Mot d’ordre le 14 avril
Que Bio Suisse ait peur de perdre le privilège de ses prix élevés est choquant, estime Karl Schefer de Delinat. «Cela trahit l’idée d’origine de l’organisation.» Paysan bio à Grossaffoltern (BE), Markus Bucher critique, lui aussi, vertement la position de son Comité directeur. Obtenir des prix les plus hauts possibles ne peut pas être le but ultime. «Nous ne pouvons pas continuer à détruire la base de notre existence.»
Reste que la question de soutenir ou non l’initiative «pour une eau potable propre» divise aussi la base de Bio Suisse. Les délégués auront le dernier mot lors de leur assemblée du 14 avril. En novembre dernier, ils avaient voté le soutien à l’initiative «pour une Suisse libre de pesticides de synthèse».
Daniel Mennig / sp
Ce que demande l’initiative «pour une eau potable propre»

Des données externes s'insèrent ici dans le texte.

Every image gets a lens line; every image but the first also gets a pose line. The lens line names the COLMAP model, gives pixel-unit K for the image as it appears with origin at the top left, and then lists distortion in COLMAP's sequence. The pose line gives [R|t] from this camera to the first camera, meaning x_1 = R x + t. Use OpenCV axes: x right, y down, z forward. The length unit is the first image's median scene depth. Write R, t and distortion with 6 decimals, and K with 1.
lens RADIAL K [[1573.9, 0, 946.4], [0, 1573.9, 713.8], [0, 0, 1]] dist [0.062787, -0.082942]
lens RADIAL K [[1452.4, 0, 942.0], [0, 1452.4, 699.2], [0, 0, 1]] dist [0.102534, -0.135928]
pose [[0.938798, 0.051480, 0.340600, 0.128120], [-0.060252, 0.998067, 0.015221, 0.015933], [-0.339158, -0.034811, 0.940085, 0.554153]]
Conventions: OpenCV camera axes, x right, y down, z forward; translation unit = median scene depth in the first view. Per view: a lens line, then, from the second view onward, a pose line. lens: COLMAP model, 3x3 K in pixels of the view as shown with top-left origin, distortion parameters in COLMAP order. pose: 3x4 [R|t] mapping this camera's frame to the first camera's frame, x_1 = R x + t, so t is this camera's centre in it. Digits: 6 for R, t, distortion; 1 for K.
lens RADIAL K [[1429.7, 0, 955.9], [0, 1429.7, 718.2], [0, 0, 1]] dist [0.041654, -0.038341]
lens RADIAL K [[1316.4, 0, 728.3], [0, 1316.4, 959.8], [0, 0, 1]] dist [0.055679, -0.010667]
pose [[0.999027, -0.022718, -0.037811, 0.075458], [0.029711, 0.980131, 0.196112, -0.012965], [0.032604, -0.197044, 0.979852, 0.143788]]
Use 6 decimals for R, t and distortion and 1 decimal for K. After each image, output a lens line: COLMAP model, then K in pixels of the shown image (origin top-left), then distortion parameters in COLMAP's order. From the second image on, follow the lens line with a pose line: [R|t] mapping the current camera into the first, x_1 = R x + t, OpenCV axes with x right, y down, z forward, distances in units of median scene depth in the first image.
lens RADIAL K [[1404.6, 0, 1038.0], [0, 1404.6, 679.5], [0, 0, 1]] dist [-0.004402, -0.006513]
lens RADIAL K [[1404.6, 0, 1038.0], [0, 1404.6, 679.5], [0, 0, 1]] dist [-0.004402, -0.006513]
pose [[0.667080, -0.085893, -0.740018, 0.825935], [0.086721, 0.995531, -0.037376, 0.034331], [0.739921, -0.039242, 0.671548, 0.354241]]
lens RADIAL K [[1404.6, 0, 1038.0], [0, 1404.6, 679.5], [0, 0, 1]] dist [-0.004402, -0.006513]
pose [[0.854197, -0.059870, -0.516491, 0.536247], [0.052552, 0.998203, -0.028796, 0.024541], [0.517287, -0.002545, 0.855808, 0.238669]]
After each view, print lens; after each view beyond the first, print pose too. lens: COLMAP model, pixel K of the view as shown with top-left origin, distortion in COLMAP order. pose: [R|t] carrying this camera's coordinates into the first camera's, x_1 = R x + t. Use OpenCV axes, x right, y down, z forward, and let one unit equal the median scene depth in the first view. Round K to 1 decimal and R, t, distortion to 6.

L’initiative pour une eau potable propre, soumise au vote le 13 juin prochain, demande que les subventions allouées à l’agriculture ne soient versées qu’aux exploitations n’utilisant pas de pesticides ni d’antibiotiques et n’élevant que le nombre de bêtes qu’il leur est possible de nourrir sans avoir recours à des importations de fourrage. Le Comité d’initiative argumente que l’eau et les aliments sans pesticides, nitrates ou autres substances toxiques deviendraient accessibles pour toute la population.